School officials contacted the police, setting in motion a full-scale investigation, and the school system decided on a fairly drastic step — closing all campuses, not just the targeted school, for all of its 3,500 students the next day. “Out of an abundance of caution, we switched all schools to virtual learning,” said schools spokeswoman Kara Grasser. “The immediate information we received was not specific. … We are a very small school system with only four schools.”
It was one among hundreds of examples of school systems grappling with how to respond to vague threats afloat on social media in the wake of the tragedy at Oxford High, which left four dead and seven seriously injured.
Locally, threats have led to multiple evacuations, arrests and evacuations across Sonoma County this year, including several involving Petaluma schools within weeks of each other.
On Sept. 29, officials discovered a threat targeting Casa Grande High School and determined it was not credible. On Oct. 22, a 13-year-old student was arrested on suspicion of making an anonymous bomb threat to Petaluma Junior High School, where 500 students were evacuated.
The next month, authorities investigated a threat targeting Kenilworth Junior High School in Petaluma. The threat was made using the anonymous app STOPit, which is designed to report bullying, safety issues and misconduct. Information indicated Nov. 19 was the date of the attack before it was determined to be not credible, police said.
These kinds of disturbing messages are spiking nationwide: At least 60 schools in Michigan closed this month in the wake of the Oxford shooting, as did districts in Ohio and Pennsylvania. And in a “challenge” last week that swept the social network TikTok, students promoted school shootings to take place on Dec. 17 — for many, the last day of class before winter break. Schools from Washington D.C. to California closed for the day or added police.

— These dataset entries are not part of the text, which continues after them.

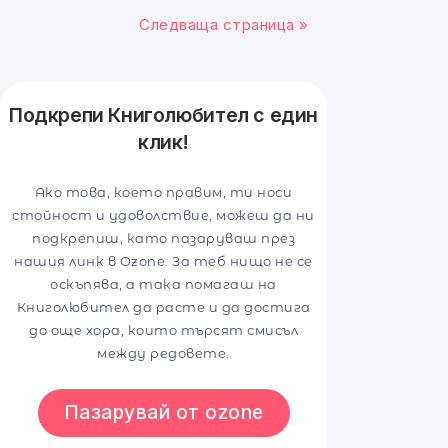
Следваща страница »
Подкрепи Книголюбител с един
клик!
Ако това, което правим, ти носи
стойност и удоволствие, можеш да ни
подкрепиш, като пазаруваш през
нашия линк в Ozone. За теб нищо не се
оскъпява, а така помагаш на
Книголюбител да расте и да достига
до още хора, които търсят смисъл
между редовете.
Пазарувай от ozone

More than 150 threats surfaced nationwide in just the week after Oxford, said James Densley, a professor of criminal justice at Metropolitan State University and a co-founder of the Violence Project. By comparison, Densley, who tracks news reports, recorded 151 school threats for the entire month of September this year — itself a fivefold increase over the number seen in a typical September, he said.

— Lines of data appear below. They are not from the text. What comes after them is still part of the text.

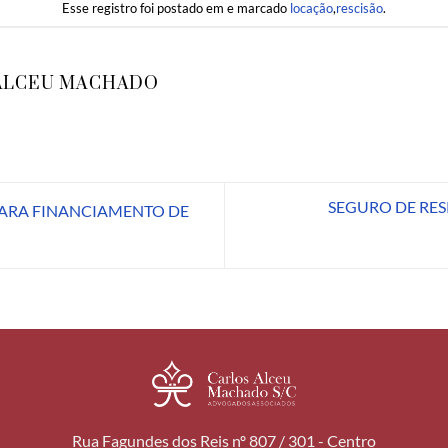
Esse registro foi postado em e marcado
locação
,
rescisão
.
ALCEU MACHADO
SEGURO DE RES
PARA FINANCIAMENTO DE
Rua Fagundes dos Reis nº 807 / 301 - Centro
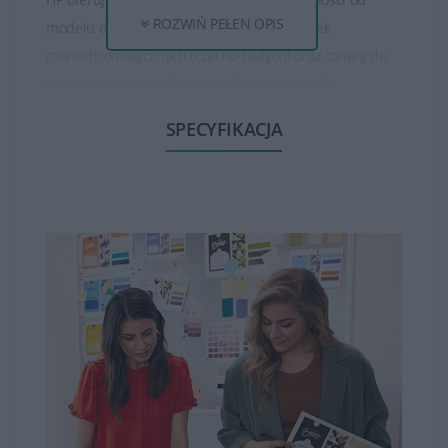
ROZWIŃ PEŁEN OPIS
modelu drukarki. Istnieją tonery do drukarek
monochromatycznych (czarno-białych) oraz tonery do
drukarek kolorowych, które składają się z kilku
oddzielnych kolorów (czarny, cyjan, magenta, żółty).
SPECYFIKACJA
Tonery HP są dostępne w różnych pojemnościach, od
standardowych do wysokowydajnych. Wysokowydajne
tonery mogą wydrukować większą ilość stron niż
standardowe, co jest korzystne dla osób, które drukują
dużo dokumentów.
Tonery HP zapewniają wysoką jakość wydruku, oferując
ostre, wyraźne teksty oraz wysokiej jakości obrazy czy
grafiki. Są one opracowane w taki sposób, aby zapewnić
spójność i trwałość wydruków.
Tonery HP są zazwyczaj łatwe w instalacji. Producent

Every threat sets off alarm bells, putting staffers, parents and students on edge — and forcing administrators to make a choice. Should they close schools, an option that is more attractive in a post-pandemic world in which many students can learn from home? Or should they take a risk in an effort to minimize learning disruption? Assessing the danger of each threat is not always obvious.
For Jason Enix, superintendent of the Reading Community City School District just outside Cincinnati, the decision was clear. When a social media post surfaced earlier this month promising a student was going to “shoot up the school,” Enix opted to have students learn virtually the next day.

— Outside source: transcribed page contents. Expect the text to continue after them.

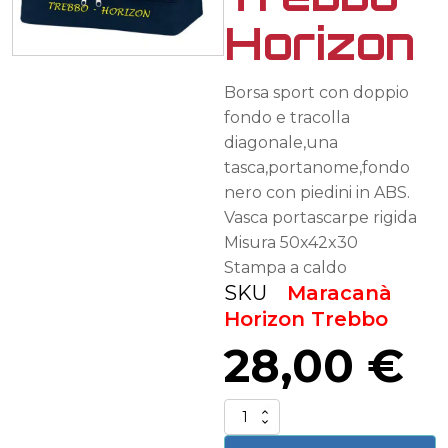
Horizon
Borsa sport con doppio
fondo e tracolla
diagonale,una
tasca,portanome,fondo
nero con piedini in ABS.
Vasca portascarpe rigida
Misura 50x42x30
Stampa a caldo
SKU
Maracanà
Horizon Trebbo
28,00
€
Borsone
sportivo
Trebbo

“It was an easy call to make,” he said. “We would make that call every single time.”
But when Daniel Mc-Garry, superintendent of the Upper Darby School District in Pennsylvania, faced a similar situation in early December, before the Oxford attack, he kept students learning in a “lockin” scenario, under which teachers continue teaching but nobody is allowed to leave their classroom. “Our last resort is to close schools,” McGarry said.
Experts are similarly conflicted — emphasizing the need to err on the side of caution but warning of possible downsides.
“I think we have to take every single threat very seriously right now — it doesn’t matter how it might seem innocuous,” said Laurel Thompson, who is on the board of the School Social Work Association of America (SSWAA) and was involved in the response to the 2018 shooting at Parkland High School in Florida. “We never know which one is going to be the one. We never want to make a mistake.”
Amy Klinger, founder and director of programs for the Educator’s School Safety Network, commended schools for taking threats seriously. But she said she would like to see fewer campus shutdowns, because a return to virtual learning can cause trauma and anxiety for students who suffered in that environment during the pandemic. And, she warned, school closures could lead to even more threats surfacing on social media.